==== DATA

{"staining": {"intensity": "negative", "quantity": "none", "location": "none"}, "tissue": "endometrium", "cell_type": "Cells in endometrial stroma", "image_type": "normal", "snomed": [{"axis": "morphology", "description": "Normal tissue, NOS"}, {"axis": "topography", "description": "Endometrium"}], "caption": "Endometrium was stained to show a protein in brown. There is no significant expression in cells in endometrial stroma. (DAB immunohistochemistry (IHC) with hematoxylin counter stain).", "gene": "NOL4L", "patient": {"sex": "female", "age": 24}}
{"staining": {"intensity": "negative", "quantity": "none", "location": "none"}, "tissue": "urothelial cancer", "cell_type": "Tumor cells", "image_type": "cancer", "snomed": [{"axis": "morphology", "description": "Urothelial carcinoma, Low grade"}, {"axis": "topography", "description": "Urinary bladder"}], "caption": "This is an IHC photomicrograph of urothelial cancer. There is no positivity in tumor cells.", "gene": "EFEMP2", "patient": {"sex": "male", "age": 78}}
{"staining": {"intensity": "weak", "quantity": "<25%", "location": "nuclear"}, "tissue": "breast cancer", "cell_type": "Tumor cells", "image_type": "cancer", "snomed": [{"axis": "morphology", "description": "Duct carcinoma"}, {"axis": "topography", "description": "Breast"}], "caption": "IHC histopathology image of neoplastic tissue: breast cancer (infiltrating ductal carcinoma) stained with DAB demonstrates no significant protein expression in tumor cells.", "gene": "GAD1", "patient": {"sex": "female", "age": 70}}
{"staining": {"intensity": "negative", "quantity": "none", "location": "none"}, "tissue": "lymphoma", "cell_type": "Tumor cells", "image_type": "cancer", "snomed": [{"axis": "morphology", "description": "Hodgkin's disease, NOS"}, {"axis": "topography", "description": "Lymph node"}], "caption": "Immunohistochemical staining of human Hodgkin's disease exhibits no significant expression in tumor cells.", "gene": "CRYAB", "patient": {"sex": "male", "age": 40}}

========

WORK ITEM ->
An exact retyping of the full listing is required.

RESULT ->
{"staining": {"intensity": "negative", "quantity": "none", "location": "none"}, "tissue": "endometrium", "cell_type": "Cells in endometrial stroma", "image_type": "normal", "snomed": [{"axis": "morphology", "description": "Normal tissue, NOS"}, {"axis": "topography", "description": "Endometrium"}], "caption": "Endometrium was stained to show a protein in brown. There is no significant expression in cells in endometrial stroma. (DAB immunohistochemistry (IHC) with hematoxylin counter stain).", "gene": "NOL4L", "patient": {"sex": "female", "age": 24}}
{"staining": {"intensity": "negative", "quantity": "none", "location": "none"}, "tissue": "urothelial cancer", "cell_type": "Tumor cells", "image_type": "cancer", "snomed": [{"axis": "morphology", "description": "Urothelial carcinoma, Low grade"}, {"axis": "topography", "description": "Urinary bladder"}], "caption": "This is an IHC photomicrograph of urothelial cancer. There is no positivity in tumor cells.", "gene": "EFEMP2", "patient": {"sex": "male", "age": 78}}
{"staining": {"intensity": "weak", "quantity": "<25%", "location": "nuclear"}, "tissue": "breast cancer", "cell_type": "Tumor cells", "image_type": "cancer", "snomed": [{"axis": "morphology", "description": "Duct carcinoma"}, {"axis": "topography", "description": "Breast"}], "caption": "IHC histopathology image of neoplastic tissue: breast cancer (infiltrating ductal carcinoma) stained with DAB demonstrates no significant protein expression in tumor cells.", "gene": "GAD1", "patient": {"sex": "female", "age": 70}}
{"staining": {"intensity": "negative", "quantity": "none", "location": "none"}, "tissue": "lymphoma", "cell_type": "Tumor cells", "image_type": "cancer", "snomed": [{"axis": "morphology", "description": "Hodgkin's disease, NOS"}, {"axis": "topography", "description": "Lymph node"}], "caption": "Immunohistochemical staining of human Hodgkin's disease exhibits no significant expression in tumor cells.", "gene": "CRYAB", "patient": {"sex": "male", "age": 40}}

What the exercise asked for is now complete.